** Begin DATA **
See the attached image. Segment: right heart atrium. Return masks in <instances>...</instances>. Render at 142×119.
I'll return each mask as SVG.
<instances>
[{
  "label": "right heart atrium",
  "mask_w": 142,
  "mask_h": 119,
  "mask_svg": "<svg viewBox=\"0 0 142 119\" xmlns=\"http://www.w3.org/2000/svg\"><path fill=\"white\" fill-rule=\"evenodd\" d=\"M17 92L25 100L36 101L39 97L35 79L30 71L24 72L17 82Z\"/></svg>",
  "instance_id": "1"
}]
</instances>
** End DATA **
### PROBLEM TO WORK ON
Print the lines of these records verbatim.

### THE REPLY
See the attached image. Segment: right heart atrium. Return masks in <instances>...</instances>. Render at 142×119.
I'll return each mask as SVG.
<instances>
[{
  "label": "right heart atrium",
  "mask_w": 142,
  "mask_h": 119,
  "mask_svg": "<svg viewBox=\"0 0 142 119\" xmlns=\"http://www.w3.org/2000/svg\"><path fill=\"white\" fill-rule=\"evenodd\" d=\"M17 92L25 100L36 101L39 97L35 79L30 71L24 72L17 82Z\"/></svg>",
  "instance_id": "1"
}]
</instances>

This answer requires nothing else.